──────── Text shown
With its mission to restore a sacred economic model based on collaboration and reciprocity with nature, the founding of The Fountain birthed a powerful initiative now actively working to propel a return to the Natural Order for Our Existence.
The idea for The Fountain was initially conceived in 2010 when the Center for Sacred Studies – a US charity dedicated to sustaining ways of life based on collaboration and reciprocity with the Earth and all Her beings – realized that changes in the global economic system were threatening to affect the capacity for not for profits and service organizations to attain funding.
The Center, which had been holding activities and carrying prayers for world peace and unity for almost twenty years, now recognized the need to address this next step of economic sustainability in order to move forward.
Joyti, Spiritual Director of the Center for Sacred Studies, started to formulate a vision for restoring a holistic economic model catering to the diverse needs of the whole of our society. An economic system that would carefully consider how we expend energy to operate, how we can meet the emotional and spiritual needs of all those we walk with, and one based on the feminine principles of collaboration and reciprocity, maintaining balance with the natural order of life.
We began to explore existing models under development which were using these principles, as well as the traditional systems of First Nation peoples that supported the wellbeing and health of villages within indigenous societies.
Following direction given through meditation, Jyoti envisioned the basis for a new economic model that could evolve alongside the current unification process unfolding globally for the First Nation peoples. She duly received some funds in 2012 allowing her to follow Nature’s direction, having received a template in meditation for bringing together eight visionaries to explore the discovery phase of The Fountain, a high level collaboration initiative that could support the creation of a fountain of resource based on this feminine model of cooperation and reciprocity.
The eight visionaries consist of three representatives from the First Nation, four from the worlds of business and finance, and one with a background working for not for profit and service organizations.
The original principals for The Fountain were duly formulated by the group, creating a foundation for the new economic model to be seeded. In this first phase, as the group set the intention for Nature to proffer further allies to direct us in developing the model, an opening came via an elder of the La Sierras in Colombia, for a small group of Fountain representatives to travel to Colombia to meet with the Mamos and Sagos, the spiritual leaders of the Four Nations of La Sierras (Kogi, Wiwa, Arhuaco and Kankuamo).
────────────────
To do:
A - Render everything in the listing from its first line down to the line containing "mfragen, der Gelesen-Status" as a JSON list of strings, one string per line, with blank lines left out. Leave the pictures out of your answer.
B - Carry on the account of The Fountain's founding from its last sentence.
The passage about The Fountain has no connection to the listing.
──────── Data to process
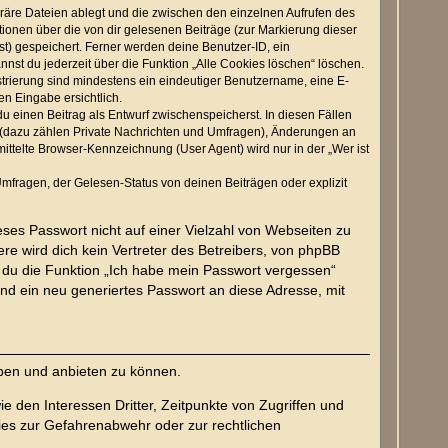
räre Dateien ablegt und die zwischen den einzelnen Aufrufen des
ationen über die von dir gelesenen Beiträge (zur Markierung dieser
t) gespeichert. Ferner werden deine Benutzer-ID, ein
nst du jederzeit über die Funktion „Alle Cookies löschen“ löschen.
strierung sind mindestens ein eindeutiger Benutzername, eine E-
en Eingabe ersichtlich.
du einen Beitrag als Entwurf zwischenspeicherst. In diesen Fällen
n (dazu zählen Private Nachrichten und Umfragen), Änderungen an
ttelte Browser-Kennzeichnung (User Agent) wird nur in der „Wer ist
mfragen, der Gelesen-Status von deinen Beiträgen oder explizit
eses Passwort nicht auf einer Vielzahl von Webseiten zu
e wird dich kein Vertreter des Betreibers, von phpBB
t du die Funktion „Ich habe mein Passwort vergessen“
d ein neu generiertes Passwort an diese Adresse, mit
iben und anbieten zu können.
 den Interessen Dritter, Zeitpunkte von Zugriffen und
es zur Gefahrenabwehr oder zur rechtlichen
────────────────
Results for the exercise:
A -
[
  "räre Dateien ablegt und die zwischen den einzelnen Aufrufen des",
  "ationen über die von dir gelesenen Beiträge (zur Markierung dieser",
  "t) gespeichert. Ferner werden deine Benutzer-ID, ein",
  "nst du jederzeit über die Funktion „Alle Cookies löschen“ löschen.",
  "strierung sind mindestens ein eindeutiger Benutzername, eine E-",
  "en Eingabe ersichtlich.",
  "du einen Beitrag als Entwurf zwischenspeicherst. In diesen Fällen",
  "n (dazu zählen Private Nachrichten und Umfragen), Änderungen an",
  "ttelte Browser-Kennzeichnung (User Agent) wird nur in der „Wer ist",
  "mfragen, der Gelesen-Status von deinen Beiträgen oder explizit"
]

B -
Fountain visionaries on this important journey to Colombia included Loretta Afraid of Bear Cook of the Lakota, who is pioneering The Fountain’s Earth Initiatives, including the Black Hills initiative with its incentive to return the Black Hills to the guardianship of the Great Sioux Nation. The Colombia journey seeded a deep alliance among the Fountain group, furthering its mission of unification and the return of sacred sites around the world to land preservations and to the stewardship of our First Nation peoples. Two elders from the Four Nations came on board as Fountain visionaries, assisting in the coordination of their tribes’ contribution to The Fountain.
When Joyti shared with the Four Nations elders a diagram of the template for The Fountain, they were amazed, immediately recognizing it as an ancient symbol of the Kogi tribe. They agreed that this felt like the right platform for restoring natural order, allowing The Fountain to serve as an instrument for restoring balance to the Earth at this critical time of environmental and financial crisis.
Soon after returning from Colombia, Loretta and her husband Tom facilitated a Sundance in honor of womankind which included the ritual use of sacred plants that Loretta had been given by the Mamos to share with the male dancers. Loretta tied 405 prayer ties on the sacred tree in honor of the newly formed Fountain alliance. At the same time, back in the La Sierras, the Mamos and Sagas held a nine day ceremony, seeking Nature’s direction for our next steps.
It was duly arranged to bring some elders from the Four Nations to the U.S. to convene with leaders from other First Nation peoples, including the Clan Mothers of the Mohawk in New York, the Hopi, and the Dogon from Africa who were visiting the U.S.
The Fountain visionaries have continued to follow Nature’s direction as it was revealed to them.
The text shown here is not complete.